ヒラメにおいて「左右よりも上下のほうが対称性が良い」ということは、ヒラメの左右決定に影響はしません。ヒトの体の対象性の特徴から決まってしまった左右の決め方を、僅かな非対称性からでも上下・前後が共に決まるものに対しては、同様に使うからです。上下・前後のうちの一つ以上が決められないものに対しては(固有の)左右は決まりません。
「チコちゃん」の番組で鏡像問題が取り上げられたことについても書いていらっしゃいますが、あの時の説明者は、多幡説の中で説明した共有座標系の考え方を出された吉村氏です。氏は、Corballis、Tabata-Okuda 両論文が Takano 論文への反論として同時に述べた左右軸従属説(高野氏の命名による。両論文は、実は鏡像で左右が逆転したと見る従来の「鏡の謎」のみについて説明をしている)に共感しながらも、Takano 論文が扱った対象は、従来の「鏡の謎」だけでなく、左右以外の軸が逆転すると見る場合も含んでいることに最初に気づき、鏡像に対する共有座標系について論文案を書き、私に意見を求められました。私はそれに対して丁寧に修正・加筆をしたので、Yoshimura-Tabata の共著論文となり、多幡説にその内容も含めた次第です。吉村氏や私は、Corballis、Tabata-Okuda、Yoshimura-Tabata の3論文で、鏡像問題はほとんど解決したと考えていますが、吉村氏は謙虚な方なので、高野説の存在にも気を使い、「チコちゃん」の答えとして「わからない」を推奨されたのだと思います。
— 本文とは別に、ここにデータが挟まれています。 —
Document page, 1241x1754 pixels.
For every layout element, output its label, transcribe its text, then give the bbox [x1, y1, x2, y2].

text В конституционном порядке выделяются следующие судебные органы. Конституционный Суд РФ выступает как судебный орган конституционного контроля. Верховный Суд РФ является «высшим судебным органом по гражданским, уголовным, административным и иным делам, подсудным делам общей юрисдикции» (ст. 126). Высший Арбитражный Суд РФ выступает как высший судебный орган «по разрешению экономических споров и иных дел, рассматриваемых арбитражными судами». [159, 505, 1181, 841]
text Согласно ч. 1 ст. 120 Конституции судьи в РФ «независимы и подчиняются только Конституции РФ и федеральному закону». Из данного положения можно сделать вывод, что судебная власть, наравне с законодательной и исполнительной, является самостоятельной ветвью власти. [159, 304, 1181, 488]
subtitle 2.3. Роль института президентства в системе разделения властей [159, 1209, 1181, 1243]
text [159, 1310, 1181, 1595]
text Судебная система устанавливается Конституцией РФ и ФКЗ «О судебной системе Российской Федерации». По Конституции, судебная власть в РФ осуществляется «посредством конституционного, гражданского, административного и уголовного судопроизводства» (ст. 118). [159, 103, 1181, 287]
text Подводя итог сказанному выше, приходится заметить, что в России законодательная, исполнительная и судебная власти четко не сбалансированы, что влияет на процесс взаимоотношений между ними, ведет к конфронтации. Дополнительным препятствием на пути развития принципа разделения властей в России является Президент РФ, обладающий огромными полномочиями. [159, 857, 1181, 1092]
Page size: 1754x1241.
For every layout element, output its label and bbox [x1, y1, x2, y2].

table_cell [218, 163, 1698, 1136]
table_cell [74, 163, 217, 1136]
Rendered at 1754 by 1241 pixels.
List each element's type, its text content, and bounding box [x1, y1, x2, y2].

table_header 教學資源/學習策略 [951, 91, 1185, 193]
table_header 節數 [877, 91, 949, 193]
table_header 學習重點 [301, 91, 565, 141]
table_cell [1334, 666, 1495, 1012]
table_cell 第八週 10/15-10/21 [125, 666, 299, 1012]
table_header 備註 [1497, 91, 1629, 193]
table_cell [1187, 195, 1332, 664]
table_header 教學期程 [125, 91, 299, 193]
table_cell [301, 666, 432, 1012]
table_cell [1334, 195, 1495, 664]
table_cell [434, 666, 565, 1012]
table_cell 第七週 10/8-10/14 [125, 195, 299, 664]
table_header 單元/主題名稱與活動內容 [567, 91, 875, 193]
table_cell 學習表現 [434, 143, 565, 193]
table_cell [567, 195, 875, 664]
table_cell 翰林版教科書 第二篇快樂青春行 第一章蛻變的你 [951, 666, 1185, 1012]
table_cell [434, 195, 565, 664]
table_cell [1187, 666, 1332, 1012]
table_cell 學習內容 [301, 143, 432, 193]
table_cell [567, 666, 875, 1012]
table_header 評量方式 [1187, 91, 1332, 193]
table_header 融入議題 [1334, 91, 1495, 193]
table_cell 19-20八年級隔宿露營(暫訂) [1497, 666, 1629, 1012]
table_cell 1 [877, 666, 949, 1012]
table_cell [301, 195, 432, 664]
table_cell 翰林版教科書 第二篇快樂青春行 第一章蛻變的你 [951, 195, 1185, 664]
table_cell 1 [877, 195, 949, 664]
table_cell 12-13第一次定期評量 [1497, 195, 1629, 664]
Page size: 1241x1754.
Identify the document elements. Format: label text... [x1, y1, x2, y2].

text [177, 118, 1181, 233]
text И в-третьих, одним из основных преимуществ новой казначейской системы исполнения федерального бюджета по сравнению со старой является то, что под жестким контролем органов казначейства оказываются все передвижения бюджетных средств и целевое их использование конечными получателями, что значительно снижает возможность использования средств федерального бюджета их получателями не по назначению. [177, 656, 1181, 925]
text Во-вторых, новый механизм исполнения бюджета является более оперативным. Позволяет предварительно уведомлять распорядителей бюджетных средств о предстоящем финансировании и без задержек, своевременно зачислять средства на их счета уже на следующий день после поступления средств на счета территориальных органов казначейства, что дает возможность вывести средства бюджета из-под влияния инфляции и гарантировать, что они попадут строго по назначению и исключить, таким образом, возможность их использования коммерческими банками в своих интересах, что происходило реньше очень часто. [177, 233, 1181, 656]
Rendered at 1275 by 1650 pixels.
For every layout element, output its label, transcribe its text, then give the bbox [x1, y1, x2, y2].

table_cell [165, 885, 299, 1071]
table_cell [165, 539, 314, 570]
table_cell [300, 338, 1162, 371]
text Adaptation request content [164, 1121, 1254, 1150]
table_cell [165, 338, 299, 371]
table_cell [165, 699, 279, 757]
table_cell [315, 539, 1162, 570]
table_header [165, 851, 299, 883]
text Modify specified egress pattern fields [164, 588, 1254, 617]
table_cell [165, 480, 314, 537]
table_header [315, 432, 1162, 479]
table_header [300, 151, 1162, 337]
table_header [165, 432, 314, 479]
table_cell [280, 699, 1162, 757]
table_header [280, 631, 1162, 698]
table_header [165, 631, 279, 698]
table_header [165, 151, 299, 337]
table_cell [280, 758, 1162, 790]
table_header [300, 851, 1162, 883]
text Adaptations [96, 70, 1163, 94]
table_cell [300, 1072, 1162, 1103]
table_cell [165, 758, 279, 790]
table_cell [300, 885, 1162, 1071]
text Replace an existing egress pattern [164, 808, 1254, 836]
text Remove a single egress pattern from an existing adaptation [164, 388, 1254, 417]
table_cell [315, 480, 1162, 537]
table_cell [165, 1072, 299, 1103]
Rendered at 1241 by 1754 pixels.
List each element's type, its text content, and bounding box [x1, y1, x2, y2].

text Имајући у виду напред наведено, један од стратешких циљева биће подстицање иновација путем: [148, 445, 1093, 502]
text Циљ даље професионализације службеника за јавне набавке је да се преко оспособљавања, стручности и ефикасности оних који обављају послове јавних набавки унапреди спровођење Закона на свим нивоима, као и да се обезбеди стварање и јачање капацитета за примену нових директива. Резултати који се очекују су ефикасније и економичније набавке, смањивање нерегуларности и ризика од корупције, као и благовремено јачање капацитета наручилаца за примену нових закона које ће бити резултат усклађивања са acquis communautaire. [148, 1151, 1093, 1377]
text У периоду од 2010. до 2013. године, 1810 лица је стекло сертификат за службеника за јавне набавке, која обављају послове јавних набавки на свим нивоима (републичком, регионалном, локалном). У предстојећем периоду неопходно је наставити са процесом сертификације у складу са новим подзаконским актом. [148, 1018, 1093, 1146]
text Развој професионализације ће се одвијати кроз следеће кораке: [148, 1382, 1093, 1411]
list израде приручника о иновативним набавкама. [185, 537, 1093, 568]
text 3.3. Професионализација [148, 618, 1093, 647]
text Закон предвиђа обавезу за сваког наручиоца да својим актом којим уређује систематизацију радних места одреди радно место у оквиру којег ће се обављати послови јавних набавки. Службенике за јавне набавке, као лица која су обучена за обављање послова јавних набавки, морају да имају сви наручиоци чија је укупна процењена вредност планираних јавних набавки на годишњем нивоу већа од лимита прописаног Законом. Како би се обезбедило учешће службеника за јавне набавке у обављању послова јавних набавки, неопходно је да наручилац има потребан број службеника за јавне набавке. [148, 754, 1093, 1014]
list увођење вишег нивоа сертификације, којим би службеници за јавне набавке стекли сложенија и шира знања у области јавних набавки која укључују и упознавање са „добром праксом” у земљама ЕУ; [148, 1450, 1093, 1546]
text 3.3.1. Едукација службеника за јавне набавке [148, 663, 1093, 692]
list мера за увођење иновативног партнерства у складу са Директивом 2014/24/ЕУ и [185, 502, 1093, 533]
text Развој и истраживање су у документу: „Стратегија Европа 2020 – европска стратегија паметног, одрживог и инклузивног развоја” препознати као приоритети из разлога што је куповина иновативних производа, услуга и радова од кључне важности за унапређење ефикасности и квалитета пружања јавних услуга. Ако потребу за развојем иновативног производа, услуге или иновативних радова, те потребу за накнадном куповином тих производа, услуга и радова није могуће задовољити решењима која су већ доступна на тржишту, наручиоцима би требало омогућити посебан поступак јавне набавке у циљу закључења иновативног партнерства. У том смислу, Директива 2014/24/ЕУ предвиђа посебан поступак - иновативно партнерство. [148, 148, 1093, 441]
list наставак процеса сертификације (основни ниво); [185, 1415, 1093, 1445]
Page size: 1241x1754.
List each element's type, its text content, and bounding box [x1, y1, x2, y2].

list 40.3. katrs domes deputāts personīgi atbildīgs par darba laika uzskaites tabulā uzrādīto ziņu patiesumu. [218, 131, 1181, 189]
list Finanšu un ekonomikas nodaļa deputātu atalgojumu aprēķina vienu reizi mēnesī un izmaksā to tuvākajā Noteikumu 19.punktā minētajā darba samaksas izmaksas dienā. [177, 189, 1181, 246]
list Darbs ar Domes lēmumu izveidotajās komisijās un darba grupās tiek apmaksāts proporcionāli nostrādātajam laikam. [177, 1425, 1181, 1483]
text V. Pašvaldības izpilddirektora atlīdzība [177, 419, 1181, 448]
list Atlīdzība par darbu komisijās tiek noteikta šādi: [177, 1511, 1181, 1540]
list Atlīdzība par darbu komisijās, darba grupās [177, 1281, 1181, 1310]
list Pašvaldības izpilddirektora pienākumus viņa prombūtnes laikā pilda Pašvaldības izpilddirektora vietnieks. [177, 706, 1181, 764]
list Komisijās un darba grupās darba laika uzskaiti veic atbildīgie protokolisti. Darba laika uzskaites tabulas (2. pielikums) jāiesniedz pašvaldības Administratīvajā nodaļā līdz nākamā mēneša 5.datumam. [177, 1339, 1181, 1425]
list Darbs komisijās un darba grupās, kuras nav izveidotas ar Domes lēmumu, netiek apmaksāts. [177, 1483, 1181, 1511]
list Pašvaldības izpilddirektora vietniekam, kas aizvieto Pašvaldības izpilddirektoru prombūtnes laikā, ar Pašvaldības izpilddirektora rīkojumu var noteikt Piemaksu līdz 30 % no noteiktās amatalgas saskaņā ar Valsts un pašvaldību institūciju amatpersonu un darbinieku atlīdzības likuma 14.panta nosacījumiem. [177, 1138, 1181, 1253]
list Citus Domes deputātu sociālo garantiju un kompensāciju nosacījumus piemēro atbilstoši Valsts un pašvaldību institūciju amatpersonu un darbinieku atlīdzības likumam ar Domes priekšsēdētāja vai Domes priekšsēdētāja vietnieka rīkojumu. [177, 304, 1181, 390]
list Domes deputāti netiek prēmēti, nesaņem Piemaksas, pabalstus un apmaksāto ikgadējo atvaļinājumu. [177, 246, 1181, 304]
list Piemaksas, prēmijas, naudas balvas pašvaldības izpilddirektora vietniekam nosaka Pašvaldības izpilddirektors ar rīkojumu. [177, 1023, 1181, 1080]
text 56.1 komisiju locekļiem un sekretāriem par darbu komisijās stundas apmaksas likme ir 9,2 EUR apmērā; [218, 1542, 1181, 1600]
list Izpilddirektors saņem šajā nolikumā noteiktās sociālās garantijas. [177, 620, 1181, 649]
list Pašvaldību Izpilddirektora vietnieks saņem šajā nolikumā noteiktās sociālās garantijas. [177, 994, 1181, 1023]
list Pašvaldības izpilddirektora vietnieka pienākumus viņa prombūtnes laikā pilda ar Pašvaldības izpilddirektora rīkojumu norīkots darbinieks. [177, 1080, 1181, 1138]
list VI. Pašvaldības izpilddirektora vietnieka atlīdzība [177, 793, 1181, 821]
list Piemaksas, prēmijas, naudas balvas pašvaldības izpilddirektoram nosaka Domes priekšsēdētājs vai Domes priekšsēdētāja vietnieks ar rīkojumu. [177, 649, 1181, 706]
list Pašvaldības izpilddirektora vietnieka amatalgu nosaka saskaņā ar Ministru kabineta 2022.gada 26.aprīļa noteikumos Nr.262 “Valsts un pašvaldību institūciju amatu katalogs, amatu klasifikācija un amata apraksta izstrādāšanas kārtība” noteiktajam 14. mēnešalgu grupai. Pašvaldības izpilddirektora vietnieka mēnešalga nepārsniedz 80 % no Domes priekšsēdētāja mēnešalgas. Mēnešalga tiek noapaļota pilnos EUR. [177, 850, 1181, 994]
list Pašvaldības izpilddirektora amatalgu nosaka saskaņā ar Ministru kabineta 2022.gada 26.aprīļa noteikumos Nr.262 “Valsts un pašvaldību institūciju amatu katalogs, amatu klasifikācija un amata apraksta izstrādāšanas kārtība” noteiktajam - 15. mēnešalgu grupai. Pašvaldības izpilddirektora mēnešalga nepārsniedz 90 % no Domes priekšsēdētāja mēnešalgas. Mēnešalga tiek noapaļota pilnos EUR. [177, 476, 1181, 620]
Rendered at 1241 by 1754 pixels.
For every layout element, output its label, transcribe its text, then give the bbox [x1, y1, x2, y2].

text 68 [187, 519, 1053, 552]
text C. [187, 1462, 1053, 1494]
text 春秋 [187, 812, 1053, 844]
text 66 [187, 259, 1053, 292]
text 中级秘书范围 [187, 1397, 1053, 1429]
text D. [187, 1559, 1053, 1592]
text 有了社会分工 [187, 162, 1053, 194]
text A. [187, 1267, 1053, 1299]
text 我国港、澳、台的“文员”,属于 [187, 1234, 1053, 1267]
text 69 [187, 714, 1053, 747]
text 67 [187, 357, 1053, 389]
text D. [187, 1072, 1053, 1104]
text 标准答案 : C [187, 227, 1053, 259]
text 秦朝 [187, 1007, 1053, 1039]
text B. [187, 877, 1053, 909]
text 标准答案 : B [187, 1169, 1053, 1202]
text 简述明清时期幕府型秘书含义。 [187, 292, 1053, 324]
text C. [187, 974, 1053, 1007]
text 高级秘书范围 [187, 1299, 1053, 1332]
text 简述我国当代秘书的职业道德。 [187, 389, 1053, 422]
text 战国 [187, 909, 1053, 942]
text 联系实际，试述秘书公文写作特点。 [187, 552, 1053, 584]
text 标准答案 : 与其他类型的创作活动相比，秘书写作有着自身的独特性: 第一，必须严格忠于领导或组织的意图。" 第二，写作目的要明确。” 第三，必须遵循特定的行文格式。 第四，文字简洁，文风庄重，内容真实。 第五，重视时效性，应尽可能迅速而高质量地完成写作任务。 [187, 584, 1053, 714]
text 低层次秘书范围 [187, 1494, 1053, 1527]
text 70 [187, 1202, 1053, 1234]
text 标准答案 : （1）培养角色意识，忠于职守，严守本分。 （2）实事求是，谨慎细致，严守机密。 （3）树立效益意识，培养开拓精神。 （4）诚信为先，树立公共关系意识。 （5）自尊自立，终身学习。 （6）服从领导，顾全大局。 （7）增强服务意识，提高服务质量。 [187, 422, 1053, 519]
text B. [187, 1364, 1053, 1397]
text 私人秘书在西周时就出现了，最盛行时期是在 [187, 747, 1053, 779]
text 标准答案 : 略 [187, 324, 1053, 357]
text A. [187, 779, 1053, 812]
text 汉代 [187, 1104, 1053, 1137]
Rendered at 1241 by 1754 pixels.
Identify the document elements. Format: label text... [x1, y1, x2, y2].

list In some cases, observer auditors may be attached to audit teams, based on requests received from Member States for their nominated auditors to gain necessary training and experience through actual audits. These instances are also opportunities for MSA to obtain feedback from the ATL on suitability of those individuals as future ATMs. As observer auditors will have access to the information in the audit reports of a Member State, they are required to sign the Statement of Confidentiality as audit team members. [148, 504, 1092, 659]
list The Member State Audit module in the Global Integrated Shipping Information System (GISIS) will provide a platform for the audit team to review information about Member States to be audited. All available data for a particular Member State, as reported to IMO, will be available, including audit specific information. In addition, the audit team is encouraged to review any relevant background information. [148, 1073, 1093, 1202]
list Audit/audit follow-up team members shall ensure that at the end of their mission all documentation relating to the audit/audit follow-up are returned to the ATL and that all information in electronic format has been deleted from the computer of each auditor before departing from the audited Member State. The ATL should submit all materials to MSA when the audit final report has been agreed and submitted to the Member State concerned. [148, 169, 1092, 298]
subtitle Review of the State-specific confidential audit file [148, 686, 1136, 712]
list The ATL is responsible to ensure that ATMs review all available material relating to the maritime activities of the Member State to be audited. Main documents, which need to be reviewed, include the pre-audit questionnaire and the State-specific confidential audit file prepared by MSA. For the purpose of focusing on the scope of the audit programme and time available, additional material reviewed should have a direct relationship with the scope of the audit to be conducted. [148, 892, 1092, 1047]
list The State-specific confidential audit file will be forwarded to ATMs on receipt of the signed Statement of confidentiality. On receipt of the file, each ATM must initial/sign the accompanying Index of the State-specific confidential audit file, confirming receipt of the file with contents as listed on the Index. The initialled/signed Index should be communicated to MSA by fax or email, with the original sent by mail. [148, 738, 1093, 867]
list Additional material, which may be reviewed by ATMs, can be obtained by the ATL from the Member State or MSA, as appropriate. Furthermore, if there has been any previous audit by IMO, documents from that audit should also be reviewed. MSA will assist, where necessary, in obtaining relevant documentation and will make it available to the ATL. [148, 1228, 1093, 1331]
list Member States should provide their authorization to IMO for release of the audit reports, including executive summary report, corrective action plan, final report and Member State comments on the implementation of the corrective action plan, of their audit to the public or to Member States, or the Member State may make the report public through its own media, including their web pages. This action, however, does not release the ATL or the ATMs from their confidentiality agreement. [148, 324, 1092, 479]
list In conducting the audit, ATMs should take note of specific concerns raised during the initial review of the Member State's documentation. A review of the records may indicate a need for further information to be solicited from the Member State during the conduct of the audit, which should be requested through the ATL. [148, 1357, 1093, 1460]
Takano 論文は、鏡像の認識について総合的な検討に着手した論文としては評価できますが、左右軸の特異性を踏まえていなくて、場合ごとのバラバラな説明で良しとしている点で、科学性が不十分だと思います。
見つけていただきありがとうございます。書き込みいただいてありがとうございます。光栄です。
私の話は科学的でも客観的でもなく、多幡理論とは論点からずれていると思われます。
嬉しくて、いろいろ聞いてみたいのですが、ゆっくり読んでから書きます。
高野説はバラバラな説明で客観性も無いですが、高野氏の感じ方が本当にバラバラなのだとしたら、他人の感覚として参考になります。(この方が科学のお作法を身につけると、この方の感覚ではなくなってしまう気がします。)
多幡さん(先生?)の3つの論文は、ネット上でも読めるものでしょうか。英語が読めないのと主婦でアカデミックと繋がっていないのとで、探し方がわかりません。日本語の論文と概要は同じですか?